Older voters backed Brexit; the young mainly wanted to stay in. London and Scotland supported the EU, but wide swathes of middle England, which have not shared in the capital’s prosperity, voted to leave.
Concerns over uncontrolled immigration, loss of sovereignty and remote rule from Brussels appear to have trumped almost unanimous warnings of the economic perils of going it alone.
Threat of UK break-up
The United Kingdom itself now faces a threat to its survival; Scottish First Minister Nicola Sturgeon said Thursday’s vote “makes clear that the people of Scotland see their future as part of the European Union.”
Her predecessor, Alex Salmond, said Scotland was now likely to push for a second independence referendum. It voted against seceding in 2014. Northern Ireland’s largest Irish nationalist party, Sinn Fein, said the result intensified the case for a vote on whether to quit the United Kingdom.

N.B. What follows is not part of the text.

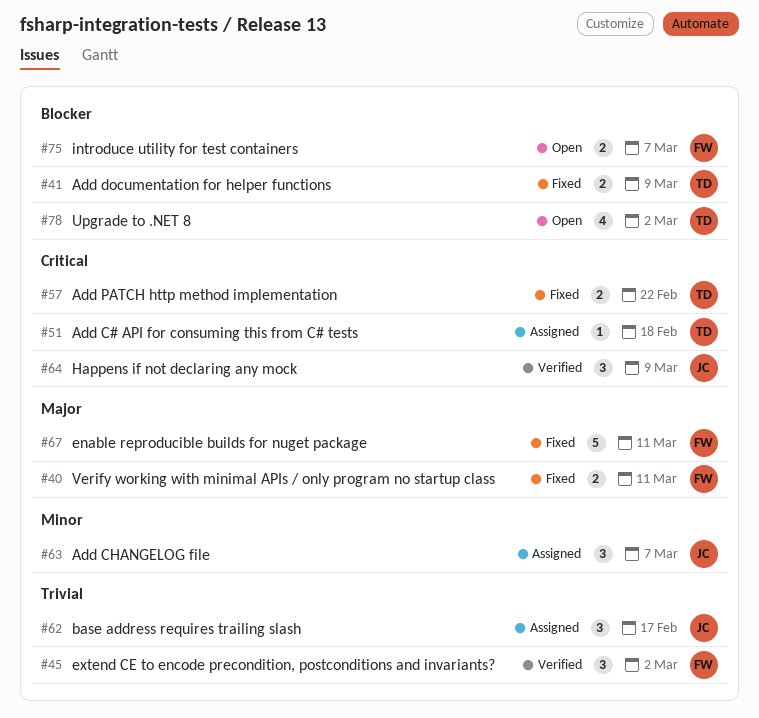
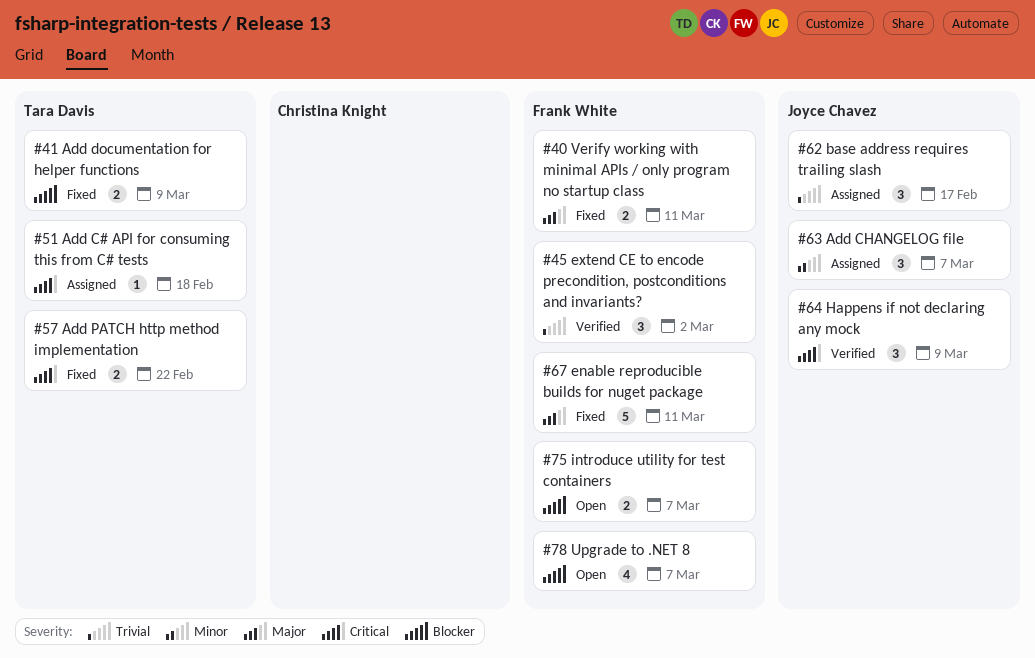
#78, owner: Tara Davis -> Frank White
#78, due: Mar 2 -> Mar 7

The global financial turmoil was the worst shock since the 2008 economic crisis, and comes at a time when interest rates around the world are already at or near zero, leaving policymakers without the usual tools to respond.
The body blow to global confidence could prevent the Federal Reserve from raising interest rates as planned this year, and might even provoke a new round of emergency policy easing from all major central banks, despite their limited options.
The Bank of England said it would take all necessary steps to secure monetary and financial stability. Japanese Finance Minister Taro Aso promising to “respond as needed” in the currency market.
EU affairs ministers and ambassadors from member states gather in Luxembourg by 10 a.m. (0800 GMT) for previously-scheduled talks that will provide the first chance for many to react.
Left unclear is the relationship Britain can negotiate with the EU once it leaves.
To retain access to the single market, vital for its giant financial services sector, London may have to adopt all EU regulation without having a say in its shaping, contribute to Brussels coffers, and continue to allow free movement as Norway and Switzerland do - all things the Leave campaign vowed to end.
EU officials have said UK-based banks and financial firms would lose automatic “passport” access to sell services across Europe if Britain ceased to apply the EU principles of free movement of goods, capital, services and people.
Aside from trade, huge questions now face the millions of British expatriates who live freely elsewhere in the bloc and enjoy equal access to health and other benefits, as well as millions of EU citizens who live and work in Britain.